• TINDAKAN YANG DIPERLUKAN A
Jawablah pertanyaan berikut berdasarkan potongan dokumen tentang permohonan perpanjangan libur siswa.
(i) Pihak mana saja yang mengajukan permohonan untuk memperpanjang hari libur?
(ii) Di mana orangtua dan saudara si anak berada?
(iii) Berapa lama waktu berlibur untuk bertemu keluarganya?

Tidak seua tempat atau sekolah, dan juga tidak semua staf pendidikan yang berpikir fleksibel. Kisah ini merupakan kisah khas yang berkaitan dengan hal-hal dari siswa. Misalnya, adanya permohonan dari pihak orangtua siswa dan siswa itu sendiri yang meminta memperpanjang hari liburnya. Ini mengingat si anak ada di sekolah dan di Indonesia dalam keluarga wali. Sedang orangtua dan saudaranya berada di nun jauh di seberang lautan Pasifik. Untuk itu akan begitu singkatnya bila ia harus kembali ke sekolah setelah berlibur bertemu keluarganya untuk waktu tiga pekan. Bukankah nantinya tidak efisien bila waktu tiga pekan itu dikonversi dengan harga tiket pergi-pulangnya?

• DATA YANG DIBERIKAN
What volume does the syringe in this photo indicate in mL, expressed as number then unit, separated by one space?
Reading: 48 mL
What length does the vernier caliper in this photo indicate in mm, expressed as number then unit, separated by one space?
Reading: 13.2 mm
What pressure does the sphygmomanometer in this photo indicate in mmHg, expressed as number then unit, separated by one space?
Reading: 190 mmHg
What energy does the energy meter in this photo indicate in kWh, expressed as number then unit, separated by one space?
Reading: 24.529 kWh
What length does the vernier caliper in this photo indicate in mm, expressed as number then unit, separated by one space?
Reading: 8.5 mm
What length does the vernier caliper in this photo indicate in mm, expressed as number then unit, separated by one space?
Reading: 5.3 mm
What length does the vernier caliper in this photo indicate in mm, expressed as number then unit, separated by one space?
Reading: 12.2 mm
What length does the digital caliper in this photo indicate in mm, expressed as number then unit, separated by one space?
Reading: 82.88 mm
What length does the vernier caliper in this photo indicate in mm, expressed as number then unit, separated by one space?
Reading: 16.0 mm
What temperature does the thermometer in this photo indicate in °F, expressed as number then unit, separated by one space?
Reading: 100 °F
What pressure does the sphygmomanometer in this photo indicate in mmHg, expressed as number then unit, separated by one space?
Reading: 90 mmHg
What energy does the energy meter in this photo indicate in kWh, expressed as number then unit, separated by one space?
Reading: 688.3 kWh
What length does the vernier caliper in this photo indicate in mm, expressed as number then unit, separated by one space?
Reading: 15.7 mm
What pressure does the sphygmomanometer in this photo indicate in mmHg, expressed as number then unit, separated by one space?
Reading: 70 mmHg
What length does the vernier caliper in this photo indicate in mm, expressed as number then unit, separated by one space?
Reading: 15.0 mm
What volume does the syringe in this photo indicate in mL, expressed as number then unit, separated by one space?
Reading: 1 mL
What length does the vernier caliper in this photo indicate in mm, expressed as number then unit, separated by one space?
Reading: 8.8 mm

• TINDAKAN YANG DIPERLUKAN B
Sajikan semua baris catatan, mulai dari awal catatan sampai baris yang memuat "Reading: 82.88 mm" (baris itu ikut disertakan), dalam bentuk tabel Markdown dengan kolom No dan Baris. Baris kosong tidak dimasukkan.

• JAWABAN ANDA A
(i) Pihak orangtua siswa dan siswa itu sendiri.
(ii) Di nun jauh di seberang lautan Pasifik.
(iii) Tiga pekan.

• JAWABAN ANDA B
| No | Baris |
|---|---|
| 1 | What volume does the syringe in this photo indicate in mL, expressed as number then unit, separated by one space? |
| 2 | Reading: 48 mL |
| 3 | What length does the vernier caliper in this photo indicate in mm, expressed as number then unit, separated by one space? |
| 4 | Reading: 13.2 mm |
| 5 | What pressure does the sphygmomanometer in this photo indicate in mmHg, expressed as number then unit, separated by one space? |
| 6 | Reading: 190 mmHg |
| 7 | What energy does the energy meter in this photo indicate in kWh, expressed as number then unit, separated by one space? |
| 8 | Reading: 24.529 kWh |
| 9 | What length does the vernier caliper in this photo indicate in mm, expressed as number then unit, separated by one space? |
| 10 | Reading: 8.5 mm |
| 11 | What length does the vernier caliper in this photo indicate in mm, expressed as number then unit, separated by one space? |
| 12 | Reading: 5.3 mm |
| 13 | What length does the vernier caliper in this photo indicate in mm, expressed as number then unit, separated by one space? |
| 14 | Reading: 12.2 mm |
| 15 | What length does the digital caliper in this photo indicate in mm, expressed as number then unit, separated by one space? |
| 16 | Reading: 82.88 mm |